> Input material:
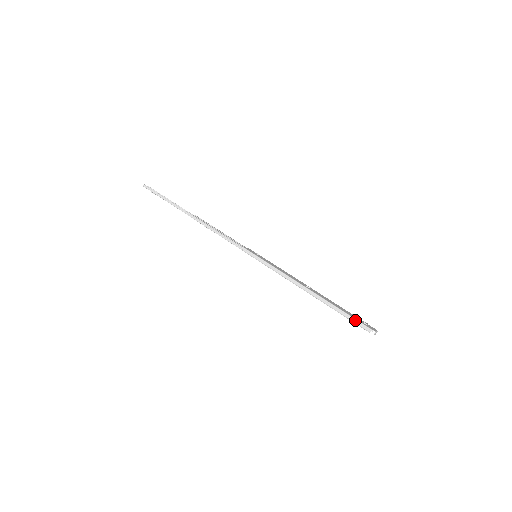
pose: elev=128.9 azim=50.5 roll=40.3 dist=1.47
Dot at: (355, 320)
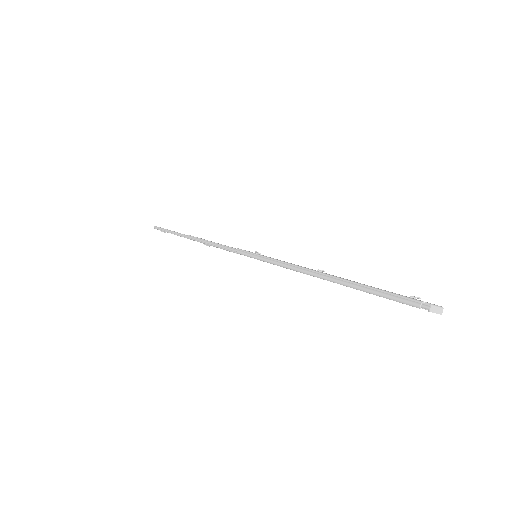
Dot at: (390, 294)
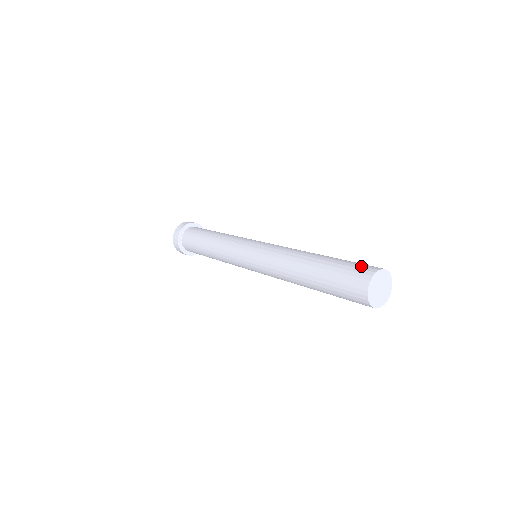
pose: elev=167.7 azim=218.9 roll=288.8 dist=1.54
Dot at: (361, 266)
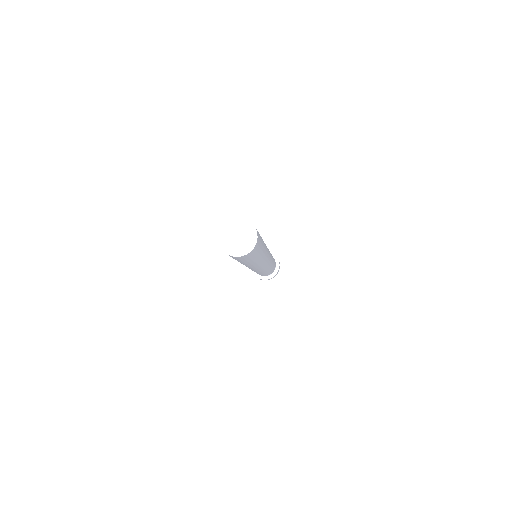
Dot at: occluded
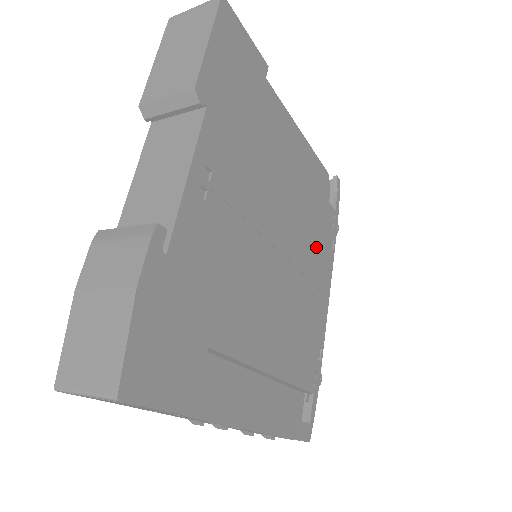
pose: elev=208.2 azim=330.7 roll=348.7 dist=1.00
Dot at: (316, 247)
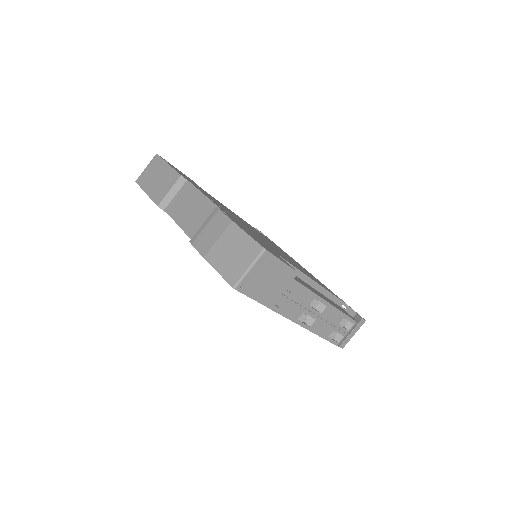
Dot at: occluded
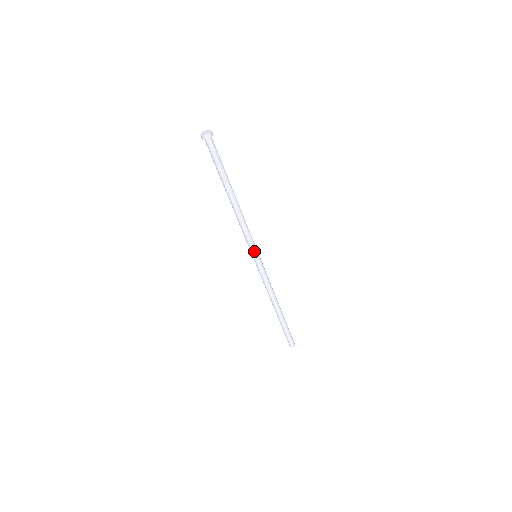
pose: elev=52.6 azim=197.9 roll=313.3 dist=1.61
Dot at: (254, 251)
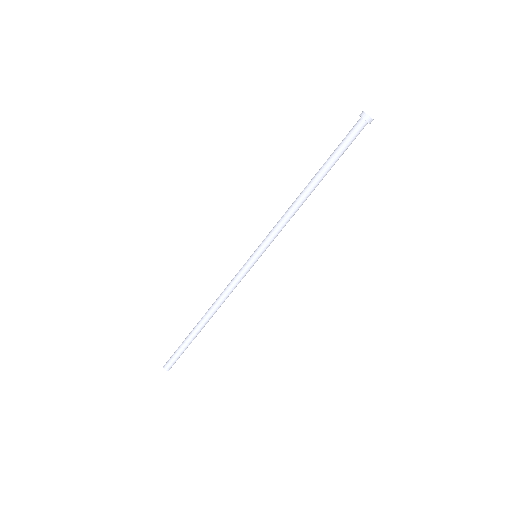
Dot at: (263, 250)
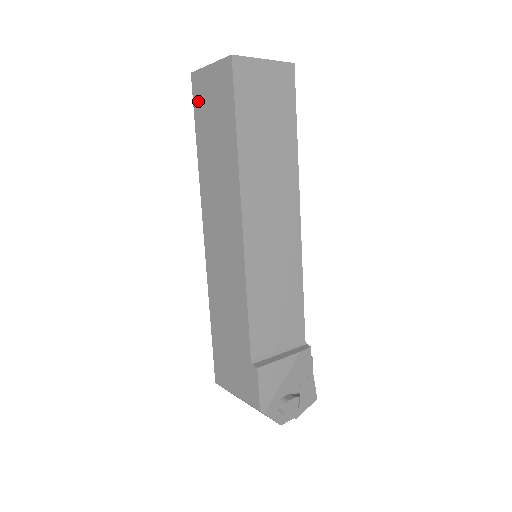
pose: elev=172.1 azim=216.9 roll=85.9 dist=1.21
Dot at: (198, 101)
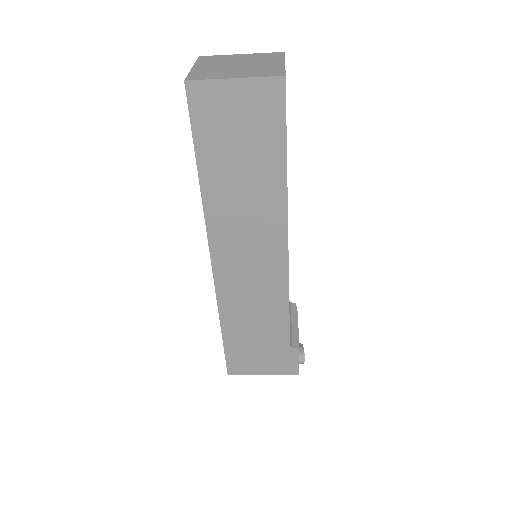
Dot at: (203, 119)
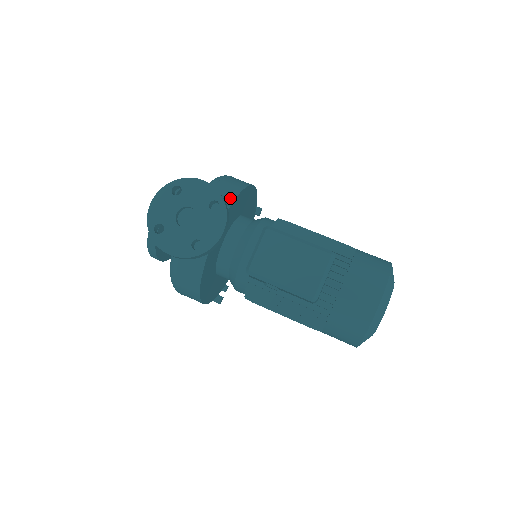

> Given exercise:
Reproduce the entries verbatim, from the beginning through the line containing "Dot at: (263, 250)", including that line. Omit the pictures from your answer.

> Exercise solution:
pose: elev=128.9 azim=50.5 roll=40.3 dist=1.47
Dot at: (355, 320)
Dot at: (390, 294)
pose: elev=167.7 azim=218.9 roll=288.8 dist=1.54
Dot at: (361, 266)
Dot at: occluded
pose: elev=208.2 azim=330.7 roll=348.7 dist=1.00
Dot at: (316, 247)
Dot at: occluded
pose: elev=52.6 azim=197.9 roll=313.3 dist=1.61
Dot at: (254, 251)
Dot at: (263, 250)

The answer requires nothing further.